- **JOB ITEM**
Run through the records and, wherever a line holds the word "images", return that line.

• • • •

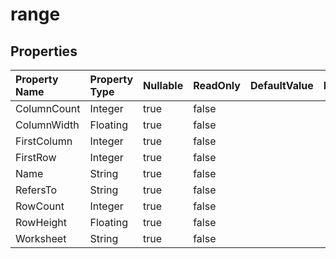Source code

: # **range**

 

## **Properties**

| Property Name | Property Type | Nullable |  ReadOnly | DefaultValue | Description | 
| :- | :- | :- |:- |  :- | :- |
|ColumnCount|Integer|true|false |  ||
|ColumnWidth|Floating|true|false |  ||
|FirstColumn|Integer|true|false |  ||
|FirstRow|Integer|true|false |  ||
|Name|String|true|false |  ||
|RefersTo|String|true|false |  ||
|RowCount|Integer|true|false |  ||
|RowHeight|Floating|true|false |  ||
|Worksheet|String|true|false |  ||

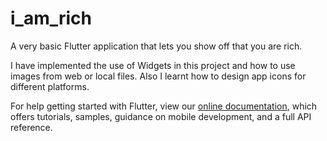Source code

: # i_am_rich

A very basic Flutter application that lets you show off that you are rich.

I have implemented the use of Widgets in this project and how to use images from web or local files.
Also I learnt how to design app icons for different platforms.



For help getting started with Flutter, view our
[online documentation](https://flutter.dev/docs), which offers tutorials,
samples, guidance on mobile development, and a full API reference.
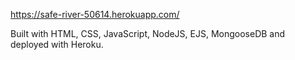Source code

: https://safe-river-50614.herokuapp.com/

Built with HTML, CSS, JavaScript, NodeJS, EJS, MongooseDB and deployed with Heroku.

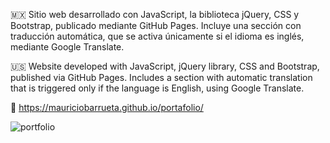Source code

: 🇲🇽 Sitio web desarrollado con JavaScript, la biblioteca jQuery, CSS y Bootstrap, publicado mediante GitHub Pages. Incluye una sección con traducción automática, que se activa únicamente si el idioma es inglés, mediante Google Translate.

🇺🇸 Website developed with JavaScript, jQuery library, CSS and Bootstrap, published via GitHub Pages. Includes a section with automatic translation that is triggered only if the language is English, using Google Translate.

🔗 https://mauriciobarrueta.github.io/portafolio/

![portfolio](https://github.com/user-attachments/assets/1e500c65-69e5-482a-8c6d-2d5ae998f6cf)
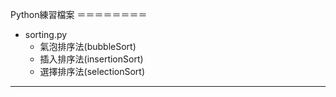 Python練習檔案
＝＝＝＝＝＝＝＝

* sorting.py
  * 氣泡排序法(bubbleSort)
  * 插入排序法(insertionSort)
  * 選擇排序法(selectionSort)



***
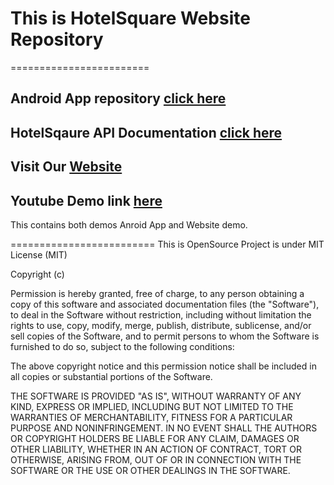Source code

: # This is HotelSquare Website Repository
========================

## Android App repository [click here](https://github.com/Rahul9936/hotelsqaure)

## HotelSqaure API Documentation [click here](http://hotelapi.azurewebsites.net/)

## Visit Our [Website](http://hotelsquare.azurewebsites.net/)

## Youtube Demo link [here](http://www.youtube.com/watch?v=HsbECTDf7ms&edit=vd)
This contains both demos Anroid App and Website demo.










=========================
This is OpenSource Project is under MIT License (MIT)

Copyright (c) <year> <copyright holders>

Permission is hereby granted, free of charge, to any person obtaining a copy
of this software and associated documentation files (the "Software"), to deal
in the Software without restriction, including without limitation the rights
to use, copy, modify, merge, publish, distribute, sublicense, and/or sell
copies of the Software, and to permit persons to whom the Software is
furnished to do so, subject to the following conditions:

The above copyright notice and this permission notice shall be included in
all copies or substantial portions of the Software.

THE SOFTWARE IS PROVIDED "AS IS", WITHOUT WARRANTY OF ANY KIND, EXPRESS OR
IMPLIED, INCLUDING BUT NOT LIMITED TO THE WARRANTIES OF MERCHANTABILITY,
FITNESS FOR A PARTICULAR PURPOSE AND NONINFRINGEMENT. IN NO EVENT SHALL THE
AUTHORS OR COPYRIGHT HOLDERS BE LIABLE FOR ANY CLAIM, DAMAGES OR OTHER
LIABILITY, WHETHER IN AN ACTION OF CONTRACT, TORT OR OTHERWISE, ARISING FROM,
OUT OF OR IN CONNECTION WITH THE SOFTWARE OR THE USE OR OTHER DEALINGS IN
THE SOFTWARE.
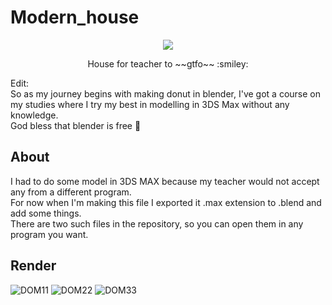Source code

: # Modern_house
<p align="center">
  <img src="https://user-images.githubusercontent.com/83137313/225664828-64b1e36b-1a5c-4046-8a92-0614dffa4770.png">
</p>
<p align="center">
House for teacher to ~~gtfo~~  :smiley:
</p>

Edit: </br>
So as my journey begins with making donut in blender, I've got a course on my studies where I try my best in modelling in 3DS Max without any knowledge. </br>
God bless that blender is free :pray:

## About 
I had to do some model in 3DS MAX because my teacher would not accept any from a different program. </br>
For now when I'm making this file I exported it .max extension to .blend and add some things. </br>
There are two such files in the repository, so you can open them in any program you want.

## Render
![DOM11](https://user-images.githubusercontent.com/83137313/225665278-9a1a5757-b99c-4d9a-8fbc-7ef438d1fb9a.png)
![DOM22](https://user-images.githubusercontent.com/83137313/225665324-d4f3d5a9-d2d3-4b23-89d1-b1743139d691.png)
![DOM33](https://user-images.githubusercontent.com/83137313/225665336-d5555f66-cf21-4eea-b32b-e80d26af7192.png)

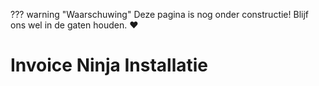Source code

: ??? warning "Waarschuwing"
    Deze pagina is nog onder constructie! Blijf ons wel in de gaten houden. :heart:

# Invoice Ninja Installatie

• • • •

- **RESPONSE TO THIS TASK**
I have implemented the use of Widgets in this project and how to use images from web or local files.
  <img src="https://user-images.githubusercontent.com/83137313/225664828-64b1e36b-1a5c-4046-8a92-0614dffa4770.png">
![DOM11](https://user-images.githubusercontent.com/83137313/225665278-9a1a5757-b99c-4d9a-8fbc-7ef438d1fb9a.png)
![DOM22](https://user-images.githubusercontent.com/83137313/225665324-d4f3d5a9-d2d3-4b23-89d1-b1743139d691.png)
![DOM33](https://user-images.githubusercontent.com/83137313/225665336-d5555f66-cf21-4eea-b32b-e80d26af7192.png)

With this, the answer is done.